Stored data entries:
★ ★ ★ ★ ★
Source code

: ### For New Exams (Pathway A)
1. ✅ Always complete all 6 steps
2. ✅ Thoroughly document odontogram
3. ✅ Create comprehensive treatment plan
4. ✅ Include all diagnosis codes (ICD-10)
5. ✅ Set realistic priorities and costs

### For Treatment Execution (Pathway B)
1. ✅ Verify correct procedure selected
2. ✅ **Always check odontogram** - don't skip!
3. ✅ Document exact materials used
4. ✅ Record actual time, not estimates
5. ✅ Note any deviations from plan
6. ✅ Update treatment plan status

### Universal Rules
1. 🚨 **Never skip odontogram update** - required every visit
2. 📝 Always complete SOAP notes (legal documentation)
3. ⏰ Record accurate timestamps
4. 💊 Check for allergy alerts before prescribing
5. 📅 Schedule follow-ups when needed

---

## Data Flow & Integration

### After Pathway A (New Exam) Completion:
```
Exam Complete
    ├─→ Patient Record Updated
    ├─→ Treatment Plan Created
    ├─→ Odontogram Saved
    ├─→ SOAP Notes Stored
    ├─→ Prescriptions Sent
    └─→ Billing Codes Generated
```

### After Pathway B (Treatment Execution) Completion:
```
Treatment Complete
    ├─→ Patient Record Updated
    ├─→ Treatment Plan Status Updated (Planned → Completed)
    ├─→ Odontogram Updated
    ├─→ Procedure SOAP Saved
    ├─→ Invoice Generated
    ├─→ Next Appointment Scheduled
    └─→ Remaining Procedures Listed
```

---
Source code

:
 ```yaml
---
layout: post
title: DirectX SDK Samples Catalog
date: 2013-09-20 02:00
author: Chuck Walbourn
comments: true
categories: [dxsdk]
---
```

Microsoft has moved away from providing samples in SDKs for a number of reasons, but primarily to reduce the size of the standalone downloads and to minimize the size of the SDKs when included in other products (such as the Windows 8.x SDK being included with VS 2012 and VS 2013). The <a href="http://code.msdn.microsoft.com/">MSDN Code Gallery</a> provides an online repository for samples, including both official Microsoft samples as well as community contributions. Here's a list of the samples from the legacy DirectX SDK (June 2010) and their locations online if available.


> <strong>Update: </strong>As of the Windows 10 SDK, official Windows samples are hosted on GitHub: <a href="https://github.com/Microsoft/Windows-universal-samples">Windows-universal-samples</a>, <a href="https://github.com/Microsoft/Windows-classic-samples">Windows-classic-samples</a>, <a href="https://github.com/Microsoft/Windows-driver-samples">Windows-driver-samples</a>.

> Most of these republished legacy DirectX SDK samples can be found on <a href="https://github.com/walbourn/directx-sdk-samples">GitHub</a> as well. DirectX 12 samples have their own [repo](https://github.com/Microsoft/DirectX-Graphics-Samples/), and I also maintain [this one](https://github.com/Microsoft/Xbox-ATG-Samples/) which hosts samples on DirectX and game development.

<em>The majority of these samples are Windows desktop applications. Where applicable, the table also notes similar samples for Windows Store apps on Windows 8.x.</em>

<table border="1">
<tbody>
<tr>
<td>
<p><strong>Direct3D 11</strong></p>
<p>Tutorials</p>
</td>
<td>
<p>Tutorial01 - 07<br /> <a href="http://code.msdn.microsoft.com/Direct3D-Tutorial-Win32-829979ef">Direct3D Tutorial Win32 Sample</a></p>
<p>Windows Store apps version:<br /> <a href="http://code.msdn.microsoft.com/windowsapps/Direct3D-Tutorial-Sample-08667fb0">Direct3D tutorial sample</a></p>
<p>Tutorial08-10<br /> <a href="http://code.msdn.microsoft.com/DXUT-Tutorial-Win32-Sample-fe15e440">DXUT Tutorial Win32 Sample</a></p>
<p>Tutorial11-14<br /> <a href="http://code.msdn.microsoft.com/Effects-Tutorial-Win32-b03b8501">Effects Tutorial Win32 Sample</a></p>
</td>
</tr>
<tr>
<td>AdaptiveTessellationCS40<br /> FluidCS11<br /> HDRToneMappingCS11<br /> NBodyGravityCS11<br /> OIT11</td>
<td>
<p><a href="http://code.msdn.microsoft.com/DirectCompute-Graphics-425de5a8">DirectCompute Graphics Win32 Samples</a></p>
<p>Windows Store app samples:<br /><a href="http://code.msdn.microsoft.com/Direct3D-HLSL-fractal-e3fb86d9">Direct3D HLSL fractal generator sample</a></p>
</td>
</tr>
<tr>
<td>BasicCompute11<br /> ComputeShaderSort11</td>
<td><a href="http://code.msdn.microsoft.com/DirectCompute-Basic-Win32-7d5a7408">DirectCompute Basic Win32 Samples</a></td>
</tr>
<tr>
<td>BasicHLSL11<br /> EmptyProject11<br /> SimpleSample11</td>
★ ★ ★ ★ ★
**Assignment:** From the line containing "<p>Tutorial08-10<br /> <a" down to the final line of the data, write out every line exactly; both the first and last of these belong in your answer, and nothing else does.

**Solution for this problem:**
<p>Tutorial08-10<br /> <a href="http://code.msdn.microsoft.com/DXUT-Tutorial-Win32-Sample-fe15e440">DXUT Tutorial Win32 Sample</a></p>
<p>Tutorial11-14<br /> <a href="http://code.msdn.microsoft.com/Effects-Tutorial-Win32-b03b8501">Effects Tutorial Win32 Sample</a></p>
</td>
</tr>
<tr>
<td>AdaptiveTessellationCS40<br /> FluidCS11<br /> HDRToneMappingCS11<br /> NBodyGravityCS11<br /> OIT11</td>
<td>
<p><a href="http://code.msdn.microsoft.com/DirectCompute-Graphics-425de5a8">DirectCompute Graphics Win32 Samples</a></p>
<p>Windows Store app samples:<br /><a href="http://code.msdn.microsoft.com/Direct3D-HLSL-fractal-e3fb86d9">Direct3D HLSL fractal generator sample</a></p>
</td>
</tr>
<tr>
<td>BasicCompute11<br /> ComputeShaderSort11</td>
<td><a href="http://code.msdn.microsoft.com/DirectCompute-Basic-Win32-7d5a7408">DirectCompute Basic Win32 Samples</a></td>
</tr>
<tr>
<td>BasicHLSL11<br /> EmptyProject11<br /> SimpleSample11</td>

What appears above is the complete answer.